On the other hand, the Communist Party of India – Maoist has correctly pointed out that the CPN(M) should have not disarmed any of its military wing, nor dismantle the rural bases they had established during the war. They left themselves at the mercy of the reactionary Nepal military and proper control of the military is essential in any revolution. Despite all the setbacks of the Sandinista revolution in Nicaragua, in 1979, there was never a problem or concern that the military would turn on the civilian government. The old military had been abolished and that left the other parties free to struggle politically in a peaceful manor (with the exception of the contra guerrillas).

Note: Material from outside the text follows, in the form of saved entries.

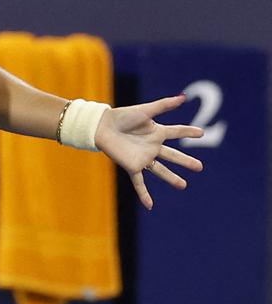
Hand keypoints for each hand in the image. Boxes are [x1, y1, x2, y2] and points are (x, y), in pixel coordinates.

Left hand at [94, 94, 204, 209]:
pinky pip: (139, 183)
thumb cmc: (121, 116)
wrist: (101, 126)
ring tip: (183, 185)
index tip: (202, 133)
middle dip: (185, 161)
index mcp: (156, 132)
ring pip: (160, 170)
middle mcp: (151, 146)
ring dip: (171, 178)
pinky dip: (144, 194)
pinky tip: (150, 206)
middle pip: (172, 155)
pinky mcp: (132, 166)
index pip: (177, 132)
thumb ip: (164, 105)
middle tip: (200, 167)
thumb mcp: (145, 110)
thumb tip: (183, 97)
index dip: (189, 132)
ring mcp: (142, 157)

Another point Prachanda made:
“We understand the whole dynamics of 21st century, and we in Nepal, together have leading a very special, very specific type of revolution. Although there are so many ups and downs, and twists and turns in the process necessarily, but ultimately we are trying to lead this revolution according to the changed condition.

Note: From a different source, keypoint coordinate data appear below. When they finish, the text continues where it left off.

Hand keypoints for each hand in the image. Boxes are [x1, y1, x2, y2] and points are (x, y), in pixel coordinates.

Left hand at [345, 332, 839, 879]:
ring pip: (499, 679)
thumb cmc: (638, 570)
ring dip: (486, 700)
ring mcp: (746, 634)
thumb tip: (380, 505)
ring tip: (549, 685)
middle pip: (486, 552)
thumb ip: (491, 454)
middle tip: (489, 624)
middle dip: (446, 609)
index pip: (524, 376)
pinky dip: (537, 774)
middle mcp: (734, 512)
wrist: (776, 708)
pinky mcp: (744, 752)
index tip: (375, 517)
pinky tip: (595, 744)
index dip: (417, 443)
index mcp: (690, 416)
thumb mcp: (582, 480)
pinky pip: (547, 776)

And we derived, I think when we were in the war, (inaudible) just after 5 years of the initiation of people’s war, we tried to understand the whole lesson of 20th century, all the revolution and counter-revolution, all the positive and negative lesson of the revolution. And we came to a new understanding. We came to a new conclusion that, we had to develop some new strategy and tactics we cannot copy the insurrectionist strategy of Lenin, and mechanically we cannot copy the whole theory of protracted people’s war according to our conditions.”

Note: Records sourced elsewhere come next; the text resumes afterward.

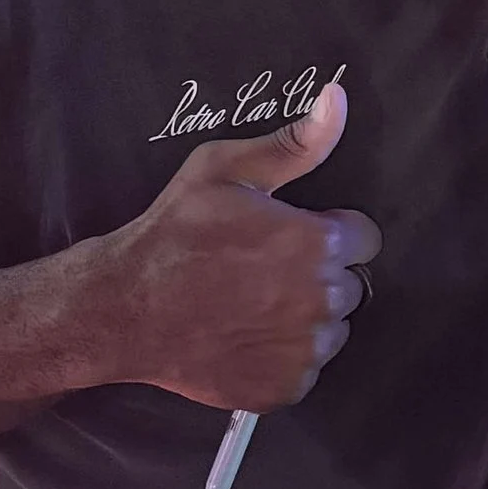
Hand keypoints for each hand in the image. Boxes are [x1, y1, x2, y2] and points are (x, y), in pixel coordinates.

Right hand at [77, 82, 380, 413]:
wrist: (123, 309)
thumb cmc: (173, 234)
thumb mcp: (225, 169)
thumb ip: (294, 143)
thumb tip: (339, 99)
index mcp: (318, 245)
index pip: (364, 239)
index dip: (330, 233)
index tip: (292, 236)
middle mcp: (322, 302)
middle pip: (349, 287)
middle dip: (316, 277)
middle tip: (262, 272)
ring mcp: (304, 352)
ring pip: (329, 331)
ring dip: (303, 320)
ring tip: (250, 306)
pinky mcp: (284, 389)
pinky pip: (302, 369)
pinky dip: (280, 358)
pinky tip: (242, 338)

Again, the stress is that new strategies are needed to re-invent communist revolution. He is right that we must try new things and simply using force alone to bring about social justice is not the answer. These are difficult times and there are no guarantees that the CPN(M) will prevail. There are Maoist insurgencies in India, the Philippines and Bhutan. There may be more insurgencies, as time goes on, in such places as Afghanistan or Iran. There is still a Maoist insurgency in Peru.
Also, there are experiments in Italy by some Maoist groups who are trying to form “revolutionary Blocks.” There has never been a communist revolution in a Western European country, so this is all new forms of political struggle.
Today it would seem that the US will be one of the last countries to embrace any kind of socialist revolution. The health care debates have shown that paranoia against any government intervention into the private sector is labelled “socialists” by the politically unenlightened. Also many middle class Americans act as if socialism is the work of Satan himself. With such strong religious and political indoctrination, it would seem almost unthinkable for the US to rebel against capitalism. But as other countries make successful changes, this could all change. There’s little doubt that the US will eventually have a new health care system and the two-party system will eventually die out. As more diverse ideas are exposed to the US public, it is possible to eventually break the corporate ideology that strangleholds the US. By then, there may be some successful examples of socialist revolution that Americans can learn from.
1 comment:
One party is not part of Bolshevism. I'm for multi-party systems, providing they are not counterrevolutionary.